■ Work instruction
The output should be every line below, retyped exactly, with no images.

[Source data]

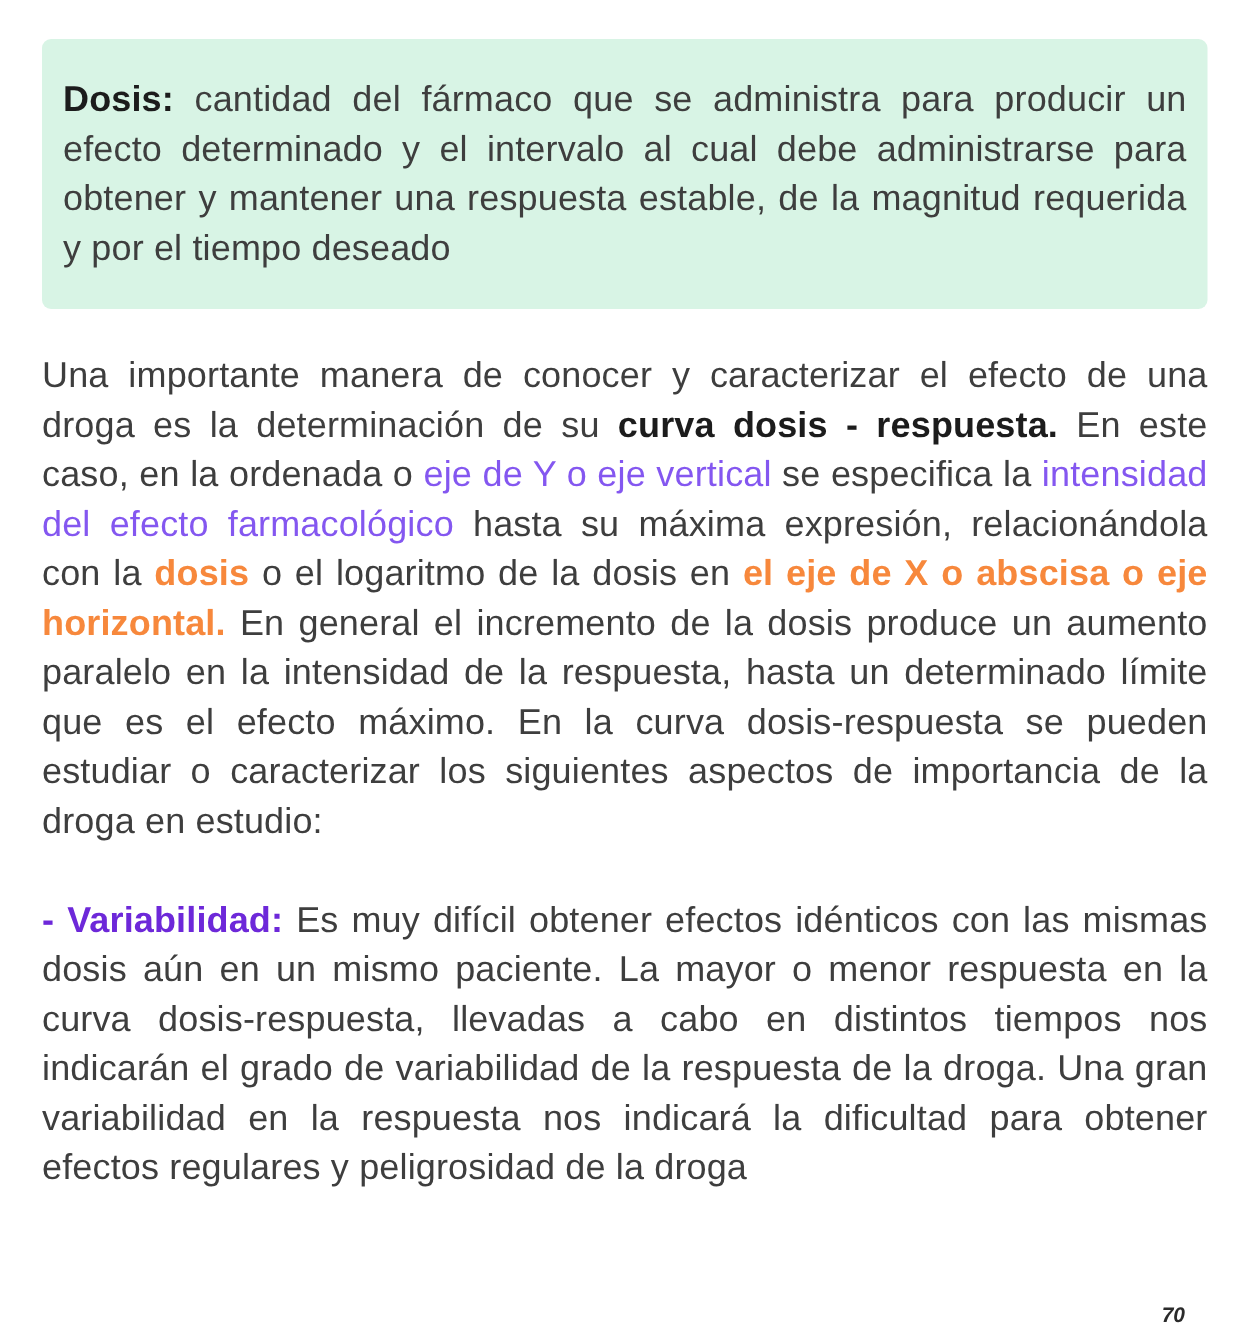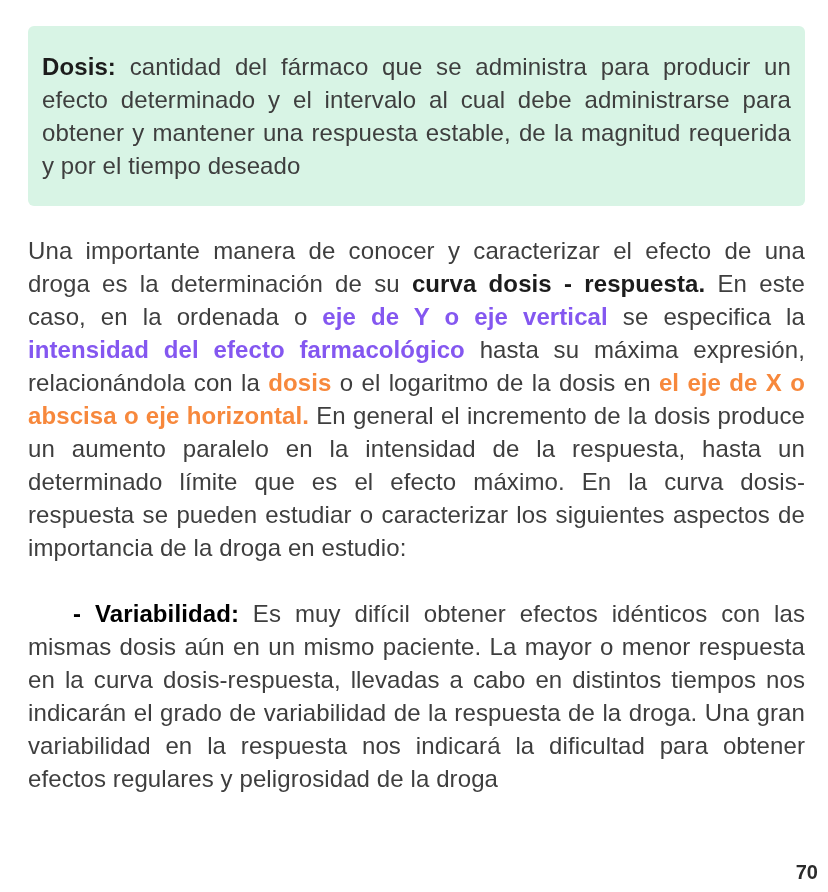--- a/index.html
+++ b/index.html
@@ -42,30 +42,31 @@
     line-height: 33px;
     letter-spacing: 0.1px;
     color: #3e3e3e;
     text-align: justify;
   }
   .content {
     margin: 28px 23px 0 28px;
   }
   .par-gap { margin-top: 33px; }
   .b      { font-weight: 700; color: #1c1c1c; }
-  .purple { font-weight: 700; color: #8457f0; }
+  .purple { font-weight: 400; color: #8457f0; }
   .orange { font-weight: 700; color: #f7883c; }
-  .pink   { font-weight: 700; color: #000000; margin-left: 45px; }
+  .pink   { font-weight: 700; color: #6d28d9; }
   .page-num {
     position: absolute;
-    right: 10px;
+    right: 38px;
     bottom: 8px;
     font-weight: 700;
-    font-size: 20px;
+    font-size: 14px;
     color: #2b2b2b;
+    font-style: italic;
   }
 </style>
 </head>
 <body>
 
 <div class="page">
 
 
   <section class="def-box">
     <p class="text-par"><span class="b">Dosis:</span><span> cantidad del fármaco que se administra para producir un efecto determinado y el intervalo al cual debe administrarse para obtener y mantener una respuesta estable, de la magnitud requerida y por el tiempo deseado</span></p>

■ Solution to this task
--- a/index.html
+++ b/index.html
@@ -42,30 +42,31 @@
     line-height: 33px;
     letter-spacing: 0.1px;
     color: #3e3e3e;
     text-align: justify;
   }
   .content {
     margin: 28px 23px 0 28px;
   }
   .par-gap { margin-top: 33px; }
   .b      { font-weight: 700; color: #1c1c1c; }
-  .purple { font-weight: 700; color: #8457f0; }
+  .purple { font-weight: 400; color: #8457f0; }
   .orange { font-weight: 700; color: #f7883c; }
-  .pink   { font-weight: 700; color: #000000; margin-left: 45px; }
+  .pink   { font-weight: 700; color: #6d28d9; }
   .page-num {
     position: absolute;
-    right: 10px;
+    right: 38px;
     bottom: 8px;
     font-weight: 700;
-    font-size: 20px;
+    font-size: 14px;
     color: #2b2b2b;
+    font-style: italic;
   }
 </style>
 </head>
 <body>
 
 <div class="page">
 
 
   <section class="def-box">
     <p class="text-par"><span class="b">Dosis:</span><span> cantidad del fármaco que se administra para producir un efecto determinado y el intervalo al cual debe administrarse para obtener y mantener una respuesta estable, de la magnitud requerida y por el tiempo deseado</span></p>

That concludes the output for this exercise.